Example M12 comprises the subject matter of Example M11, and further comprises, in response to receiving the first telemetry dataset, associating the first telemetry data with the first date and time information in the data store, and in response to receiving the second telemetry dataset, associating the second telemetry data with the second date and time information in the data store.

Example M13 comprises the subject matter of Example M12, and the telemetry data request further specifies a time period, and the first telemetry data in the data store is retrieved based, in part, on the first date and time information in the data store being associated with the first telemetry data and being within the time period.

Example M14 comprises the subject matter of any one of Examples M1-M13, and further comprises receiving, via a first communication protocol, the first telemetry dataset from the first IPU of the plurality of IPUs, and receiving, via a second communication protocol, the second telemetry dataset from the second IPU of the plurality of IPUs.

Example M15 comprises the subject matter of any one of Examples M1-M14, and the computing infrastructure is disaggregated.

▸ **Source data**:

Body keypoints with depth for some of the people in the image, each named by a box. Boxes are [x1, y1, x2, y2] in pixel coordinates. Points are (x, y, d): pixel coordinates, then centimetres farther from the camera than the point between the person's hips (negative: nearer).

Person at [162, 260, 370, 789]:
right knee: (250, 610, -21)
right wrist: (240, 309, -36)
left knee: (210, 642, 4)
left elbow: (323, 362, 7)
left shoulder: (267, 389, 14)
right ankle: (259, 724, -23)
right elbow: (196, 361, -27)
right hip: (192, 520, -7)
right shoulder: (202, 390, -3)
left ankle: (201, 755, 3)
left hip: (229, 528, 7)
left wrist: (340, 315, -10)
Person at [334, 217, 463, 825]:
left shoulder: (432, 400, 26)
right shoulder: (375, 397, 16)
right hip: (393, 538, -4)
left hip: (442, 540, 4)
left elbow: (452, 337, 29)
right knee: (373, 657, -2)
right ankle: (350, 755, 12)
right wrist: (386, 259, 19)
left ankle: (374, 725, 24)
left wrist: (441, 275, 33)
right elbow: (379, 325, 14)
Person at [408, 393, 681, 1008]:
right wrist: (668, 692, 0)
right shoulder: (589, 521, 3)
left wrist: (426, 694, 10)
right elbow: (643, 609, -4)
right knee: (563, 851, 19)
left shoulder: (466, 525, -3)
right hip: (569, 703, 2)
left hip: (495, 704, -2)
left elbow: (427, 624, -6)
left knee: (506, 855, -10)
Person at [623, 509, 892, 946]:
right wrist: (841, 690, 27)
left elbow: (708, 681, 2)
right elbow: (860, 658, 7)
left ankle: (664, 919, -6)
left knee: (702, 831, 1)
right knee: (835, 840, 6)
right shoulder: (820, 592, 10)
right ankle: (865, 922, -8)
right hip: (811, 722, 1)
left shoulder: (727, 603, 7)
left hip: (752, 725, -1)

▸ **Task goal**: Continue the numbered examples on telemetry data from infrastructure processing units, picking up after the last sentence of that text.

▸ **Reply to the exercise**:
Example S1 provides a system or apparatus, comprising a first infrastructure processing unit (IPU) operably coupled to a first plurality of devices having a first device type, and the first IPU includes a first IPU processor to collect a first plurality of telemetry data from the first plurality of devices. The system or apparatus further includes a second IPU operably coupled to a second plurality of devices having a second device type, and the second IPU includes a second IPU processor to collect a second plurality of telemetry data from the second plurality of devices. They system or apparatus further includes a telemetry data platform communicatively connected to the first IPU and the second IPU, the telemetry data platform comprising a processor to receive a first telemetry dataset including first telemetry data of the first plurality of telemetry data from the first IPU, store the first telemetry data in a data store, receive a second telemetry dataset including second telemetry data of the second plurality of telemetry data from the second IPU, store the second telemetry data in the data store, and in response to receiving a telemetry data request that specifies a first IPU identifier identifying the first IPU and a job identifier, retrieve the first telemetry data from the data store based, at least in part, on the first telemetry data being associated with the first IPU identifier and the job identifier. The first telemetry data is provided to an authorized entity.

Example S2 comprises the subject matter of Example S1, and the first IPU and the second IPU are each integrated in a respective one of a compute node containing two or more central processing units, a storage node containing two or more storage devices, an accelerator node containing two or more accelerators, a memory node containing two or more memory devices, or a network node containing two or more network devices.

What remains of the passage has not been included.